| GOAL OF THE EXERCISE |
Set out exactly, line by line, the stretch of data below that begins at the line containing "Step: Rename the second label to LabelLevel" and ends at the line containing "text(LabelL)", with both ends kept.

| RECORDS SHOWN |
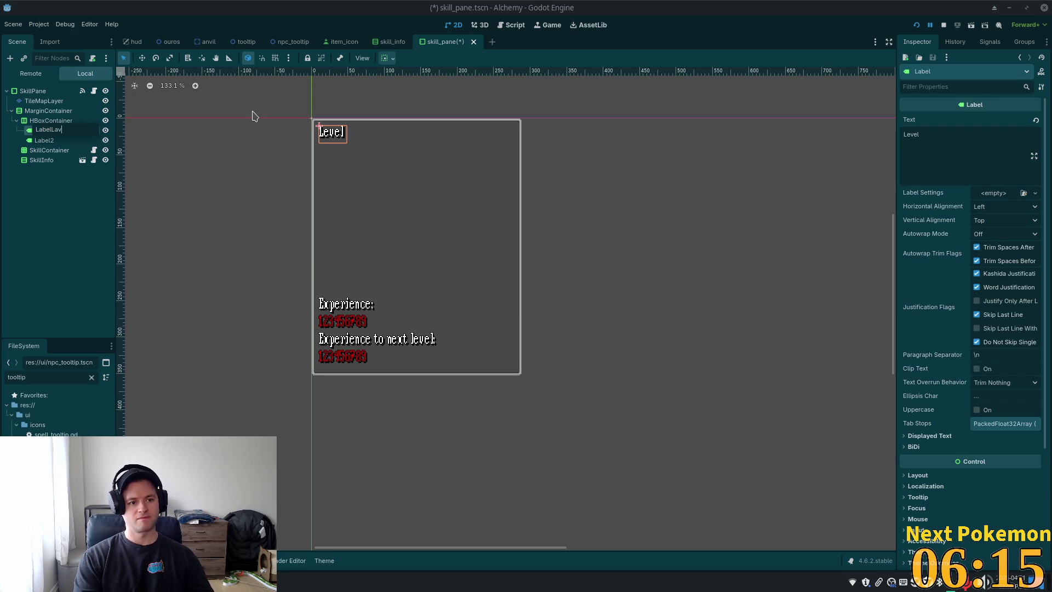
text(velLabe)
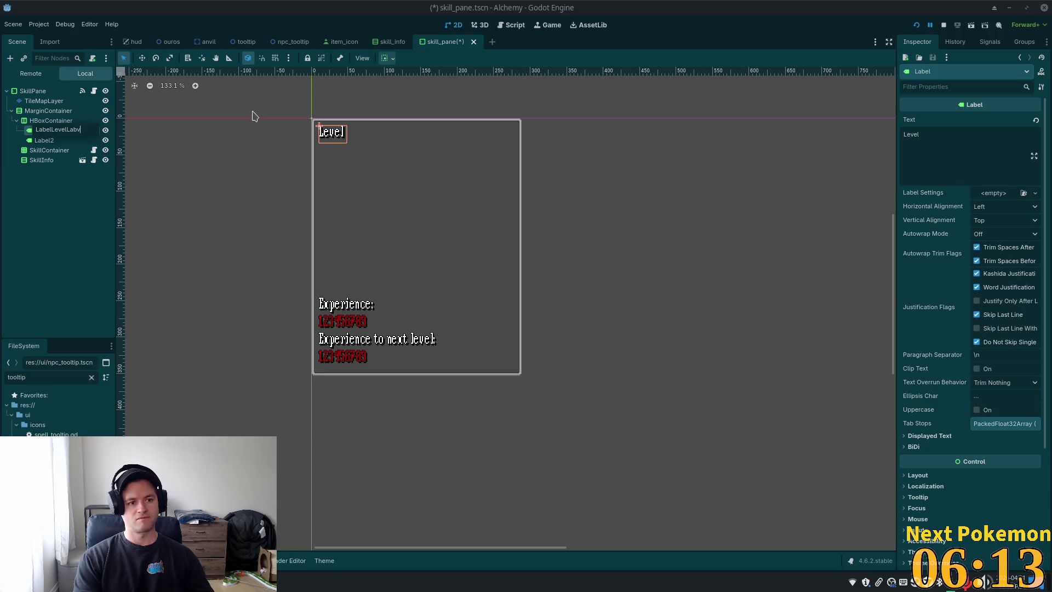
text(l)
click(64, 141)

--

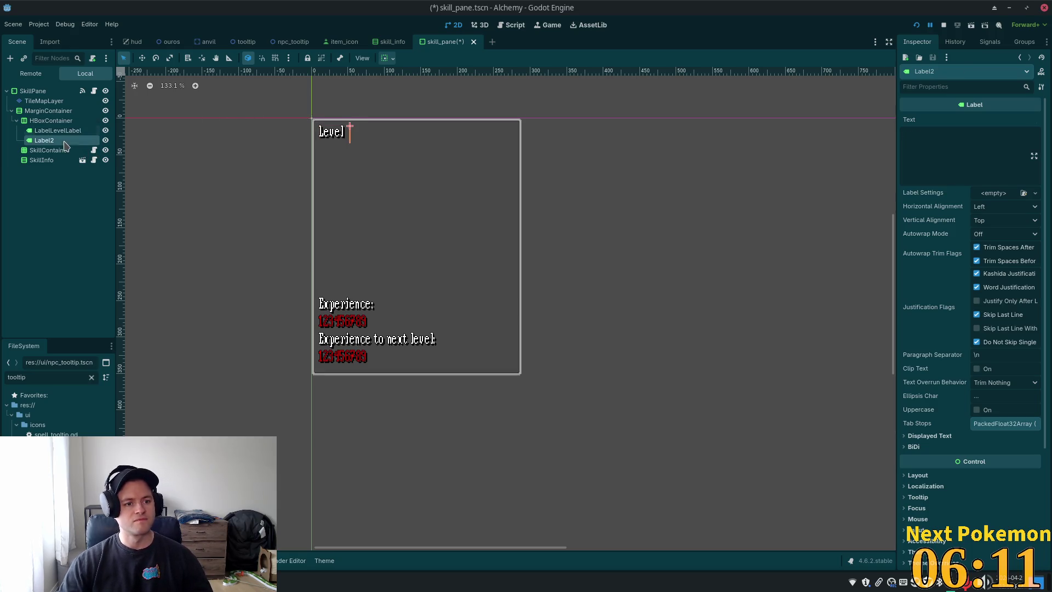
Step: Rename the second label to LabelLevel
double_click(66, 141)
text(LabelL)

| RESULT OF THE EXERCISE |
Step: Rename the second label to LabelLevel
double_click(66, 141)
text(LabelL)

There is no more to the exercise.